PROVIDED RECORDS:
+===+
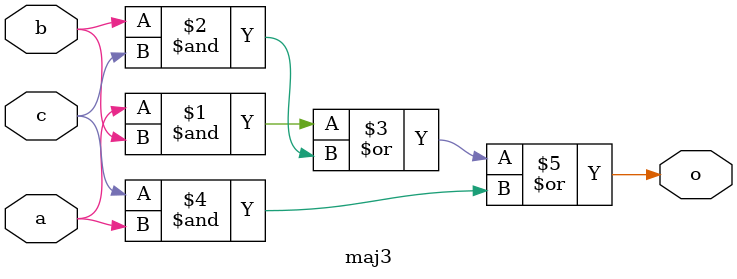
<source format=v>
module xor2 (output o, input a, b);

assign o = a ^ b;

endmodule

module xnor2 (output o, input a, b);

assign o = !(a ^ b);

endmodule

module xor3 (output o, input a, b, c);

assign o = a ^ b ^ c;

endmodule

module xnor3 (output o, input a, b, c);

assign o = !(a ^ b ^ c);

endmodule

module maj3 (output o, input a, b, c);

assign o = (a & b) | (b & c) | (c & a);

endmodule 

</source>
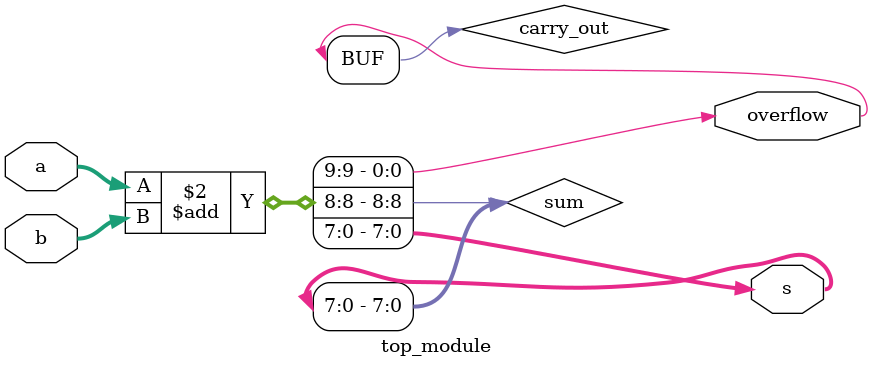
<source format=sv>
module top_module (
	input [7:0] a,
	input [7:0] b,
	output [7:0] s,
	output overflow
);
	// Declare internal signals
	reg [8:0] sum;
	reg carry_out;
	
	// Assign the sum and carry_out signals
	always @(*) begin
		{carry_out, sum} = a + b;
	end
	
	// Assign the output signals
	assign s = sum[7:0];
	assign overflow = carry_out;
	
endmodule

</source>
+===+
TASK DETAILS:
Return every entry word for word, but drop any pictures.

SOLUTION TO THIS TASK:
<source format=v>
module xor2 (output o, input a, b);

assign o = a ^ b;

endmodule

module xnor2 (output o, input a, b);

assign o = !(a ^ b);

endmodule

module xor3 (output o, input a, b, c);

assign o = a ^ b ^ c;

endmodule

module xnor3 (output o, input a, b, c);

assign o = !(a ^ b ^ c);

endmodule

module maj3 (output o, input a, b, c);

assign o = (a & b) | (b & c) | (c & a);

endmodule 

</source>
<source format=sv>
module top_module (
	input [7:0] a,
	input [7:0] b,
	output [7:0] s,
	output overflow
);
	// Declare internal signals
	reg [8:0] sum;
	reg carry_out;
	
	// Assign the sum and carry_out signals
	always @(*) begin
		{carry_out, sum} = a + b;
	end
	
	// Assign the output signals
	assign s = sum[7:0];
	assign overflow = carry_out;
	
endmodule

</source>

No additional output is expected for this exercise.